------ Recorded information ------

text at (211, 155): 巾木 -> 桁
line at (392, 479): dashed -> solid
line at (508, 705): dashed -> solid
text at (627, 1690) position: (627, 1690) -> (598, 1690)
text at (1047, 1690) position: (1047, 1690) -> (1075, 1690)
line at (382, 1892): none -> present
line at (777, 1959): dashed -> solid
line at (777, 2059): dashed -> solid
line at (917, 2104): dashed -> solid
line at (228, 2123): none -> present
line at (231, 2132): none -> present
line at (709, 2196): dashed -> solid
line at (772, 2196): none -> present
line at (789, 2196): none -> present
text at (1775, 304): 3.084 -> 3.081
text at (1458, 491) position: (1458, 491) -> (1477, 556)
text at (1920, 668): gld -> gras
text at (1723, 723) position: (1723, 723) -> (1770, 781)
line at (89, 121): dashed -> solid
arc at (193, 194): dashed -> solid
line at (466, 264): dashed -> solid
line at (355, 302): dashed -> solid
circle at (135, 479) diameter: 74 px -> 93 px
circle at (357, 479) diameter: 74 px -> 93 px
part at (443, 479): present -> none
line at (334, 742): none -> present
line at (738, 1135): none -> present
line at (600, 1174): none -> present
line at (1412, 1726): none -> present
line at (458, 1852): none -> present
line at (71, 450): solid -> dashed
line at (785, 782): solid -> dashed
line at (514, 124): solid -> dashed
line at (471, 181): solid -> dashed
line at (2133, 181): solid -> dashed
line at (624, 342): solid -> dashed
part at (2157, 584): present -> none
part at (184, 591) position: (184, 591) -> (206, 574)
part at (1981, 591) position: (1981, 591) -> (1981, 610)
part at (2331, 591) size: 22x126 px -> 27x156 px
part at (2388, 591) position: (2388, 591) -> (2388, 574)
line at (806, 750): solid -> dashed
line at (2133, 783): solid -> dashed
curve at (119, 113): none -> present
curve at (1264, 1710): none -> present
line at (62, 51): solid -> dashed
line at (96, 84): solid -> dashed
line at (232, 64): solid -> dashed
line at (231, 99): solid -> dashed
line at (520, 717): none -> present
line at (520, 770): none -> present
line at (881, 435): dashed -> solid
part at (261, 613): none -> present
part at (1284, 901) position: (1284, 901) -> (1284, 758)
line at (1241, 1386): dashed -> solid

------

What the exercise asks :: Can you copy out all of the entries above, line for line and with no changes?

Result for this exercise ::
text at (211, 155): 巾木 -> 桁
line at (392, 479): dashed -> solid
line at (508, 705): dashed -> solid
text at (627, 1690) position: (627, 1690) -> (598, 1690)
text at (1047, 1690) position: (1047, 1690) -> (1075, 1690)
line at (382, 1892): none -> present
line at (777, 1959): dashed -> solid
line at (777, 2059): dashed -> solid
line at (917, 2104): dashed -> solid
line at (228, 2123): none -> present
line at (231, 2132): none -> present
line at (709, 2196): dashed -> solid
line at (772, 2196): none -> present
line at (789, 2196): none -> present
text at (1775, 304): 3.084 -> 3.081
text at (1458, 491) position: (1458, 491) -> (1477, 556)
text at (1920, 668): gld -> gras
text at (1723, 723) position: (1723, 723) -> (1770, 781)
line at (89, 121): dashed -> solid
arc at (193, 194): dashed -> solid
line at (466, 264): dashed -> solid
line at (355, 302): dashed -> solid
circle at (135, 479) diameter: 74 px -> 93 px
circle at (357, 479) diameter: 74 px -> 93 px
part at (443, 479): present -> none
line at (334, 742): none -> present
line at (738, 1135): none -> present
line at (600, 1174): none -> present
line at (1412, 1726): none -> present
line at (458, 1852): none -> present
line at (71, 450): solid -> dashed
line at (785, 782): solid -> dashed
line at (514, 124): solid -> dashed
line at (471, 181): solid -> dashed
line at (2133, 181): solid -> dashed
line at (624, 342): solid -> dashed
part at (2157, 584): present -> none
part at (184, 591) position: (184, 591) -> (206, 574)
part at (1981, 591) position: (1981, 591) -> (1981, 610)
part at (2331, 591) size: 22x126 px -> 27x156 px
part at (2388, 591) position: (2388, 591) -> (2388, 574)
line at (806, 750): solid -> dashed
line at (2133, 783): solid -> dashed
curve at (119, 113): none -> present
curve at (1264, 1710): none -> present
line at (62, 51): solid -> dashed
line at (96, 84): solid -> dashed
line at (232, 64): solid -> dashed
line at (231, 99): solid -> dashed
line at (520, 717): none -> present
line at (520, 770): none -> present
line at (881, 435): dashed -> solid
part at (261, 613): none -> present
part at (1284, 901) position: (1284, 901) -> (1284, 758)
line at (1241, 1386): dashed -> solid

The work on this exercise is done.